Church Education Trust

Church and the Bible

BB005 Deuteronomy



"God`s Law for the Hebrew nation."

Key verse: Ch.10:12-13.

"And now, Israel, what does the Lord your God require from you, but to fear the Lord your God, to walk in all His ways and love Him, and to serve the Lord your God with all your heart and with all your soul, and to keep the Lord`s commandments and His statues which I am commanding you today for your good?"

Key word: Obedience.

Key Theme:The necessity of obedience.

Deuteronomy includes many of the farewell messages of Moses to the nation before his death. The generation that left Egypt died in the wilderness and a new generation who faced the challenges of the land of Canaan are in need of instruction.

Moses takes time to reflect on God`s goodness to the nation and reminds the people in chapters 1-4 of God`s intervention in their history. Judgement and blessing are the key themes in this section, he suggests when unbeief brings judgement and obbedience brings blesssing.

In chapters 5-26  Moses highlights that the nations relationship to God will be dependent on their obedience to the legal and moral law. In these chapters we have three levels of law, firstly the moral law i.e. the ten commandments, secondly the ceremonial laws concerning sacrifices, tithes and feasts. and thirdly law concerning social and civil duties of the nation.

Moses predicts the future (ch.27-30) for the nation and again lists God`s terms for a covenant relationship.

Outline of Deuteronomy.

Ch.1-3.      Journey from mount Sinai to Jordan.

Ch.4-5.      Trusing God`s word.

Ch.6.         The great commandment.

Ch.7.         The destruction of Canaanite idolatry.

Ch.8.         Memories of wilderness wandering.

Ch.9-10.    Irsael`s sin and rebellion.

Ch.11.       Obedience brings blessing.

Ch.12.-15. Ordinances.

Ch.16.        Feasts.

Ch.17.        The prediction of a King to rule Israel.

Ch.18.        A coming prophet.

Ch.19.        Cities of Refuge.

Ch.20.        Rules for military service.

Ch.21-26.   General Laws.

Ch.27.        The law recorded on Stone.

Ch.28.        Porphecy concerning the Jews.

Ch.29-30.   Covenant and warnings.

Ch.31.        The law written down in Moses`s book.

Ch.32.        The song of Moses.

Ch.33.        The blessings of Moses.

Ch.34.        The death of Moses.


1. Beware lest you forget your God.

2. Obedience brings blessing, disoedience brings judgement.

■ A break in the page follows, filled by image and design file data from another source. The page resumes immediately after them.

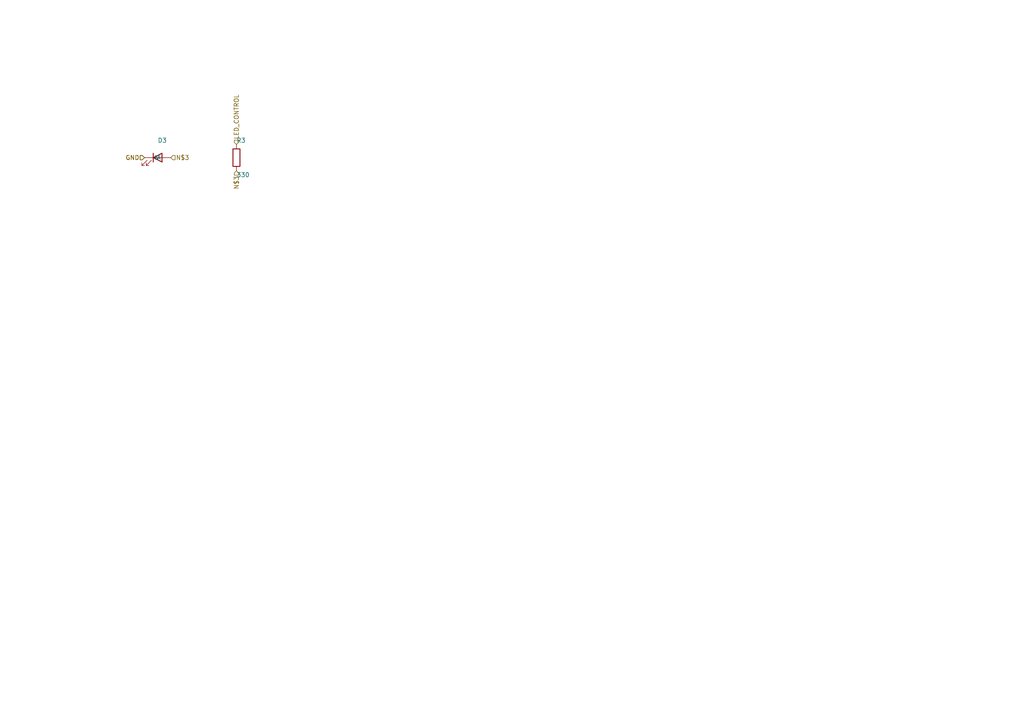
<source format=kicad_sch>
(kicad_sch
	(version 20250114)
	(generator "circuit_synth")
	(generator_version "9.0")
	(uuid a103e770-f9f1-449a-bb19-b73971f316ca)
	(paper "A4")
	
	(title_block
		(title LED_Blinker)
		(date 2025-08-04)
		(company Circuit-Synth)
	)
	(symbol
		(lib_id "Device:LED")
		(at 45.72 45.72 0)
		(unit 1)
		(exclude_from_sim no)
		(in_bom yes)
		(on_board yes)
		(dnp no)
		(fields_autoplaced yes)
		(uuid bce2729d-2228-4e4c-967c-2efdbf2c8282)
		(property "Reference" "D3"
			(at 45.72 40.72 0)
			(effects
				(font
					(size 1.27 1.27)
				)
				(justify left)
			)
		)
		(property "Footprint" "LED_SMD:LED_0805_2012Metric"
			(at 45.72 55.72 0)
			(effects
				(font
					(size 1.27 1.27)
				)
				(hide yes)
			)
		)
		(instances
			(project "ESP32_C6_Dev_Board"
				(path "/"
					(reference "D3")
					(unit 1)
				)
			)
		)
	)
	(symbol
		(lib_id "Device:R")
		(at 68.58 45.72 0)
		(unit 1)
		(exclude_from_sim no)
		(in_bom yes)
		(on_board yes)
		(dnp no)
		(fields_autoplaced yes)
		(uuid 1242c65c-5080-43d7-879b-e79f3f92db1b)
		(property "Reference" "R3"
			(at 68.58 40.72 0)
			(effects
				(font
					(size 1.27 1.27)
				)
				(justify left)
			)
		)
		(property "Value" "330"
			(at 68.58 50.72 0)
			(effects
				(font
					(size 1.27 1.27)
				)
				(justify left)
			)
		)
		(property "Footprint" "Resistor_SMD:R_0805_2012Metric"
			(at 68.58 55.72 0)
			(effects
				(font
					(size 1.27 1.27)
				)
				(hide yes)
			)
		)
		(instances
			(project "ESP32_C6_Dev_Board"
				(path "/"
					(reference "R3")
					(unit 1)
				)
			)
		)
	)
	(hierarchical_label
		GND
		(shape input)
		(at 41.91 45.72 180)
		(effects
			(font
				(size 1.27 1.27)
			)
			(justify right)
		)
		(uuid 391ca8c7-62b8-4b1c-a9fa-ebd6db3b59eb)
	)
	(hierarchical_label
		GND
		(shape input)
		(at 41.91 45.72 180)
		(effects
			(font
				(size 1.27 1.27)
			)
			(justify right)
		)
		(uuid 4980a155-7cb6-4ef1-a39a-9fdb200980a3)
	)
	(hierarchical_label
		N$3
		(shape input)
		(at 49.53 45.72 0)
		(effects
			(font
				(size 1.27 1.27)
			)
			(justify left)
		)
		(uuid cce7d869-4756-4f12-955b-cb36b33d3ee0)
	)
	(hierarchical_label
		N$3
		(shape input)
		(at 68.58 49.53 270)
		(effects
			(font
				(size 1.27 1.27)
			)
			(justify right)
		)
		(uuid 98c46e47-4af5-4e65-93f1-da6b17b69fe4)
	)
	(hierarchical_label
		LED_CONTROL
		(shape input)
		(at 68.58 41.91 90)
		(effects
			(font
				(size 1.27 1.27)
			)
			(justify left)
		)
		(uuid f93731f4-d6c3-4566-b982-7eae959485a1)
	)
	(sheet_instances
		(path "/"
			(page "1")
		)
	)
	(embedded_fonts no)
)
</source>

3. Deuteronomy is a covenant renewal document.


"haddebharim" is the Hebrew tilte for the book of Deuteronomy. The book has also been called the "mishmeh hattorah" which when translated means the "repetition of the law." The English title comes from the Greek title "Deuteronomion" which when transaletd means, the "second law".


The authorship of this book as being Mosiac has been challenged and that the author was living somwhere around 621 B.C. and ws used by king Josiah to bring reforms to the nations.

The Old Testament attributes the writting of this book to Moses. (Read Joshua 1:7, Judges 3:4, 1 kings 2:3, 2 kings 14:6, Ezra 3:2, Nehemiah 1:7, psalm 103:7, Daniel 9:11 and Malachi 4:4.) The laws contained in the book are reflected in the books of Joshua and also in 1 Samuel. Jesus often refers to Deuteronomy as the word of God, particularly in the temptation narratives of the gospels and also many of the other New Testament letters. Acts 3:22 and Romans 10:19 support a Mosaic authorship of Deuteronomy.

The book of Deuteronomy makes a number of claims that Moses wrote it, 40 times in the book reference is made to him, chapter 1:5 we read that, "Moses began to expound the law." The period refered to in this book decribes a nation on their way to Canaan and not a nation that had been living for hundred`s of years in the land as they would have been by king Josiah`s period. The lack of materials about the dangers of Canaanite idolatry, the divided kingdom etc are not included in the text so therfore a later date is necessary to place on  the text.


This book was most probably written at the end of the wilderness journey about 1405 B.C. It covers a period of about one month when Israel were encamped in Moab preparing themselves as a nation to enter Canaan.